# Busch Gardens Tampa: Is it worthwhile getting the meal plan?



## strandlover (Jul 28, 2011)

We will be travelling to Orlando in March and are skipping "The Mouse" and will be doing Busch Gardens and Grapefruit League Baseball instead.

I noticed that there is a Busch Gardens meal plan offered for $29.99.  With a family of four, including D15 and S12, it seems like a pretty good deal.

Does this include all beverages at concession stands or only in restaurants?  What kind of lineups can we expect from March 2 to March 10?

Would love to hear from you.  Thanks....


----------



## northovr (Jul 28, 2011)

Yes if you plan on eating two meals there.  We did it a couple of times ant Busch Gardens Williamsburg and ate at every Restaurant.

thanks 

Daniel Northover


----------



## tahoeJoe (Jul 30, 2011)

Yes, it is a good deal. Bought one a few years ago when I visited. 

If I recall correctly, you could not use the pass (bracelet) at every restaurant, although many places do accept the bracelet. Mine came with a beverage, don't remember if I paid extra for that. I do recall getting a discount with my Busch annual passport.  

-TJ


----------



## strandlover (Aug 1, 2011)

Thank you very much to both of you for the responses.  I will definitely get the meal plan as we intend to stay there all day.
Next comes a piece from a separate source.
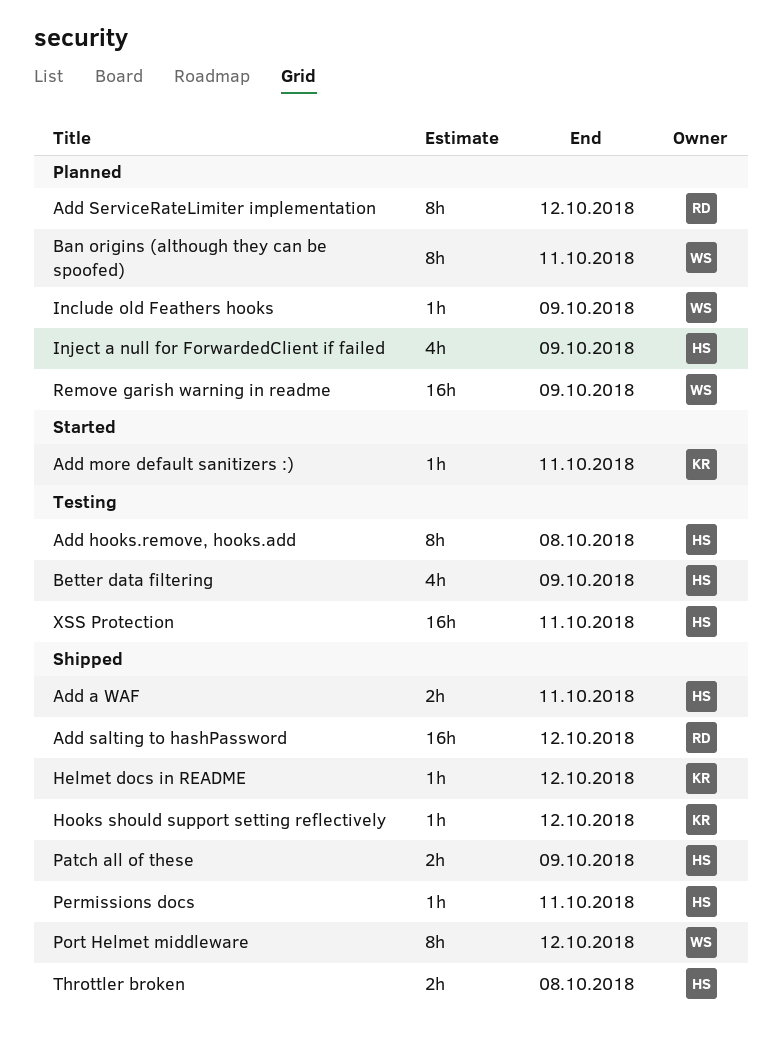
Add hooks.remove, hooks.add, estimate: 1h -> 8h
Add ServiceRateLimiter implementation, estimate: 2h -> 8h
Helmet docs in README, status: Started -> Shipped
I just bought the tickets to Busch Gardens and paid $64.99 + tax + we get a free admission.  Sounds like great value!


----------



## LouiseG (Aug 7, 2011)

It is extra for drinks outside of your dining experience.  But they do have a deal on that also and if you're coming while it's still hot you might want to do it for the kids at least and make them share with you.


----------



## lisa1001 (Aug 12, 2011)

You can go through the restaurant line a get a drink only.  You just cannot get drinks at a kiosk.


----------